Abstract
Purpose- The purpose of this research is to investigate the relationship between economic policy uncertainty (EPU) and merger and acquisition (M&A) performance. This paper explores how EPU affect the performance of the firm participating in the M&A deals. Moreover, it also examines the moderating role of environmental, social and governance (ESG) scores on the above established relationship.
Design/ methodology/ approach- This paper uses ordinary least square regression to analyse the data of 4214 deals from emerging nations. The data is taken from Bloomberg and was gathered for the period between 2010-2022. To test the validity and reliability of the results additional set of comprehensive tests are also performed.
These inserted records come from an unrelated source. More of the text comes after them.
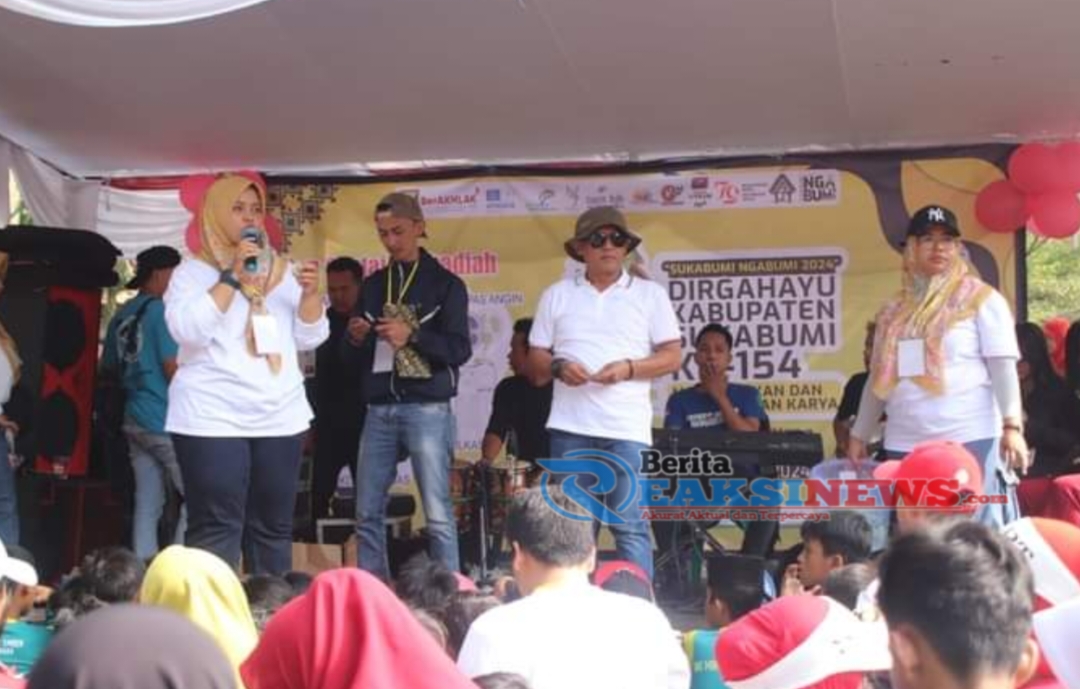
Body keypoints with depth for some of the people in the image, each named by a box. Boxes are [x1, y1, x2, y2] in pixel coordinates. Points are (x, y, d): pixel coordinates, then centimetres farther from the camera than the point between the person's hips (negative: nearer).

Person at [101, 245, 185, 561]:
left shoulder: (122, 315, 13)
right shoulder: (161, 310, -10)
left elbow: (110, 367, 20)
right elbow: (173, 367, -15)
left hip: (135, 420, 8)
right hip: (165, 420, -8)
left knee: (148, 505, 7)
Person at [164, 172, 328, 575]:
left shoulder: (279, 271, 14)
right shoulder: (192, 271, 2)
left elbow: (310, 338, 12)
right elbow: (187, 330, -14)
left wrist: (310, 293, -6)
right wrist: (232, 277, -15)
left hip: (279, 418, 5)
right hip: (212, 419, -5)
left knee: (273, 527, 6)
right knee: (217, 529, -9)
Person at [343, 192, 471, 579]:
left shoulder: (445, 284, 1)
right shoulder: (373, 285, 14)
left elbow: (460, 350, -7)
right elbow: (352, 355, 16)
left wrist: (412, 336, -20)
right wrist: (356, 338, -7)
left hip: (427, 410, -5)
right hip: (379, 410, 5)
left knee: (437, 514, -6)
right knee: (367, 513, 5)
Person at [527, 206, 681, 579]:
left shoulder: (650, 294, 9)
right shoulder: (556, 295, 14)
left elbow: (672, 356, 5)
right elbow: (535, 364, 14)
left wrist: (629, 368, -11)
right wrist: (557, 367, -8)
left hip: (627, 427, -2)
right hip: (570, 427, 2)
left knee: (629, 525, -5)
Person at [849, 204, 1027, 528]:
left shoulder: (982, 299, 3)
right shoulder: (895, 310, 16)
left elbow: (1003, 368, -3)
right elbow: (879, 378, 21)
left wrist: (1012, 426, -14)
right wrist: (859, 435, 19)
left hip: (970, 441, -4)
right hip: (904, 446, 4)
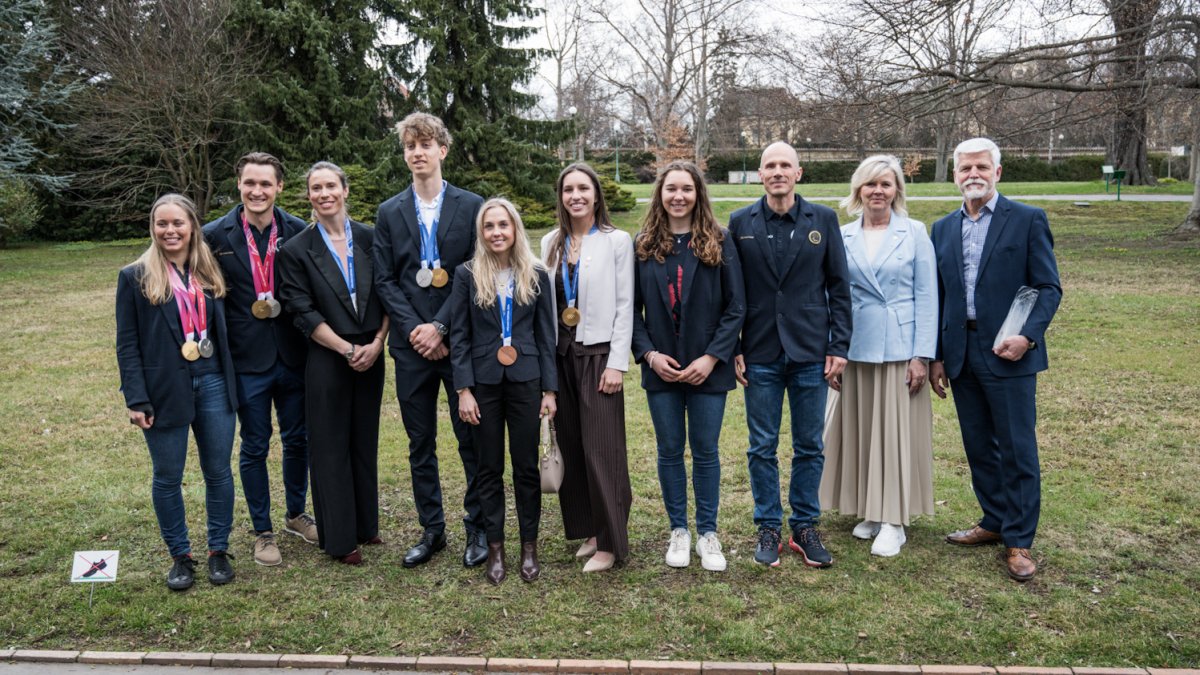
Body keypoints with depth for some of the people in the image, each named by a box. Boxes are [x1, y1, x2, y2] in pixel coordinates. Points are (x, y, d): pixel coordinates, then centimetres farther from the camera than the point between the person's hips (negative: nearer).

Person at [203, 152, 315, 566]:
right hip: (247, 360, -1)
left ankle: (296, 515, 36)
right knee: (255, 447, 9)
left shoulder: (298, 232, -3)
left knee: (297, 439, 14)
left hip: (293, 356, 2)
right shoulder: (215, 236, -5)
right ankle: (262, 532, 25)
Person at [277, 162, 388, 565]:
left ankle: (365, 525, 28)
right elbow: (304, 313, -8)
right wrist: (348, 350, -13)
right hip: (327, 361, -3)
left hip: (371, 357, 3)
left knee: (365, 442, 13)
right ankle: (339, 538, 16)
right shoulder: (297, 251, -4)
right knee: (331, 447, 5)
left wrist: (377, 343, -8)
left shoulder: (371, 239, 3)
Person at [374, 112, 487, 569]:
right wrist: (413, 329, -9)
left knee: (473, 439, 3)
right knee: (420, 444, 10)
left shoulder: (472, 206, 2)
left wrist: (440, 326, -12)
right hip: (412, 343, 3)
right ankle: (431, 530, 23)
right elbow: (385, 280, 4)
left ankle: (478, 527, 18)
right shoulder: (389, 213, 9)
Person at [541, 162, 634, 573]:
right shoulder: (550, 243, 9)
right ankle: (588, 530, 22)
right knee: (571, 447, 8)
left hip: (598, 354, -4)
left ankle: (610, 541, 7)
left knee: (602, 449, -4)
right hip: (560, 354, 5)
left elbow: (624, 306, -5)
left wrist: (617, 364, -11)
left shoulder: (617, 241, -3)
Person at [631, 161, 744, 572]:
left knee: (705, 450, 6)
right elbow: (632, 309, 5)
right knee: (670, 451, 10)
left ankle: (707, 533, 21)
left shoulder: (719, 242, -1)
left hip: (708, 367, -1)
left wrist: (710, 357, -12)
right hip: (661, 367, 2)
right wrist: (648, 353, -9)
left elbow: (736, 307, -4)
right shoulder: (643, 246, 4)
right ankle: (678, 531, 24)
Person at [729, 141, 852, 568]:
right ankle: (768, 529, 21)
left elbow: (839, 287, 4)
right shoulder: (740, 223, 2)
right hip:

Findings- The empirical findings of the study suggest that sample firms perform better and gives higher returns to their investors amid high EPU. This can be due to the fact that firms only invest in high profit yielding mergers during high EPU. Managers become more conservative with investments. Moreover, M&A can be used as risk mitigation strategy amid uncertainty in the environment.
Originality/ value – The authors extend the literature on the effect of EPU on M&A performance in emerging economies. Unlike existing studies, the focus of this study is on developing nations. As literature dictates that developing nations are different from developed once. Apart from uncertainty, the authors make a new contribution to the literature on the moderating role of sustainability on the association between EPU and M&A performance.